Auch im Sicherheitsapparat des Landes waren die Meinungen geteilt. Ein israelischer General sagte, dass "die Angst vor Russland übertrieben ist und Israel die Ukraine ohne Angst vor Vergeltung viel stärker hätte unterstützen können". Zehn Monate nach der russischen Invasion kehrte Netanjahu ins Amt zurück. Plötzlich war er Putin gegenüber viel weniger freundlich. Er nahm eine Woche vor seiner Amtseinführung einen Glückwunschanruf von ihm entgegen, aber das war alles. Inzwischen hat er in Medieninterviews gesagt, dass er Israels Politik im Ukraine-Krieg überdenke, obwohl er keine Details nennen wollte.
"Netanjahu hat zwei unmittelbare Gründe, seine Politik zu ändern und die Ukraine zu unterstützen", sagte ein ehemaliger israelischer Geheimdienstoffizier, der tief in die militärischen Beziehungen Israels zu Russland involviert war. "Erstens hat Russland seine Streitkräfte in Syrien stark verdünnt, da sie in der Ukraine benötigt wurden. Die Bedrohung Israels durch sie ist jetzt vernachlässigbar". "Zweitens setzt Russland jetzt iranische Drohnen und Raketen auf dem Schlachtfeld ein und Israel hat jetzt eine wertvolle Gelegenheit, die Ukraine mit Verteidigungssystemen zu beliefern, damit wir sehen können, wie gut sie in einem echten Krieg abschneiden.
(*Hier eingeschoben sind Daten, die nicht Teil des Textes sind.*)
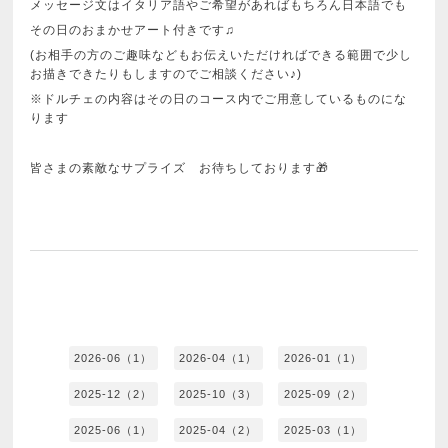
メッセージ文はイタリア語やご希望があればもちろん日本語でも
その日のおまかせアート付きです♫
(お相手の方のご趣味などもお伝えいただければできる範囲で少し
お描きできたりもしますのでご相談ください♪)
※ドルチェの内容はその日のコース内でご用意しているものにな
ります
皆さまの素敵なサプライズ お待ちしております🎁
2026-06（1）
2026-04（1）
2026-01（1）
2025-12（2）
2025-10（3）
2025-09（2）
2025-06（1）
2025-04（2）
2025-03（1）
Eines Tages müssen wir uns vielleicht denselben iranischen Waffen stellen", fügte der Offizier hinzu.
Ein israelischer Diplomat fügt einen weiteren Grund hinzu, warum Netanjahu erwägen würde, die Ukraine energischer zu unterstützen. Anders als die Bennett-Lapid-Regierung wird seine neue Koalition aus rechtsextremen und ultrareligiösen Parteien von der Biden-Regierung mit Argwohn betrachtet, die bereits ihren Unmut über die Pläne der neuen Regierung für eine gesetzliche Überarbeitung zum Ausdruck gebracht hat, die die Befugnisse und die Unabhängigkeit drastisch schwächen des Obersten Gerichts Israels.
Letzte Woche besuchte US-Außenminister Antony Blinken Jerusalem und lud den Premierminister im Gegensatz zu früheren Besuchen nicht ins Weiße Haus ein. Eine Verschiebung Israels in Richtung Kiew könnte Netanjahus beste Hoffnung sein, sich bei Washington um Gunst zu bemühen.